WRITTEN EXERCISE: Filter the lines below and copy in full every one that contains the word "page".

***** DATA TO USE *****

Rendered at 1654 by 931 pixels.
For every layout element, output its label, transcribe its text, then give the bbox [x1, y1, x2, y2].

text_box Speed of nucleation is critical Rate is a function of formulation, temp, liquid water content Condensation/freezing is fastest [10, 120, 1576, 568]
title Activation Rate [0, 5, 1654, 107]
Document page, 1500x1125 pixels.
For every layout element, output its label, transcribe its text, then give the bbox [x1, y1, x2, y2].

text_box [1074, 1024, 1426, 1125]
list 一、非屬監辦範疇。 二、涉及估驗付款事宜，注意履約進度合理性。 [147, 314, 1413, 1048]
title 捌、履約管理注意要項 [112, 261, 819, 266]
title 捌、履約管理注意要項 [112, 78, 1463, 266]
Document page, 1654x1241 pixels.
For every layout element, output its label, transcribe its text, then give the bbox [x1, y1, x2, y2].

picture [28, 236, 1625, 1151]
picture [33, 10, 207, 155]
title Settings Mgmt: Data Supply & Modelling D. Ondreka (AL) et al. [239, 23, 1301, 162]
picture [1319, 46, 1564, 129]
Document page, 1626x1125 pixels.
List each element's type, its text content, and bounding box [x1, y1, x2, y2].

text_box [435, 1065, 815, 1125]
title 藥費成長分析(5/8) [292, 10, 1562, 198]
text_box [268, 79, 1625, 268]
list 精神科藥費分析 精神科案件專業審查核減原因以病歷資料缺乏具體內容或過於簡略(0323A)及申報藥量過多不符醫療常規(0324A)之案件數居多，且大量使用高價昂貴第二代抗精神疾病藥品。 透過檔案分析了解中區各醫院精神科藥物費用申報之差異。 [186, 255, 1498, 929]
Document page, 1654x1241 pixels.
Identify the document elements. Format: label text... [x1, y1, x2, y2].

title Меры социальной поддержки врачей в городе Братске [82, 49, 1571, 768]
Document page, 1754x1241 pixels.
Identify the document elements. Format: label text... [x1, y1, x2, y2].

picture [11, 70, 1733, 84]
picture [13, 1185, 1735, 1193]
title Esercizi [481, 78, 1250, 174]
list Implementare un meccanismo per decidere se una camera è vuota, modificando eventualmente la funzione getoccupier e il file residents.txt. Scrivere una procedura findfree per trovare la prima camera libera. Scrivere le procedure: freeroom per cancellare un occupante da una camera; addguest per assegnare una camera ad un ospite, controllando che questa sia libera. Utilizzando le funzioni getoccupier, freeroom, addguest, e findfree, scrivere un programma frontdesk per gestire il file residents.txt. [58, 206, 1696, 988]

*****

EXERCISE OUTPUT:
Document page, 1500x1125 pixels.
Document page, 1654x1241 pixels.
Document page, 1626x1125 pixels.
Document page, 1654x1241 pixels.
Document page, 1754x1241 pixels.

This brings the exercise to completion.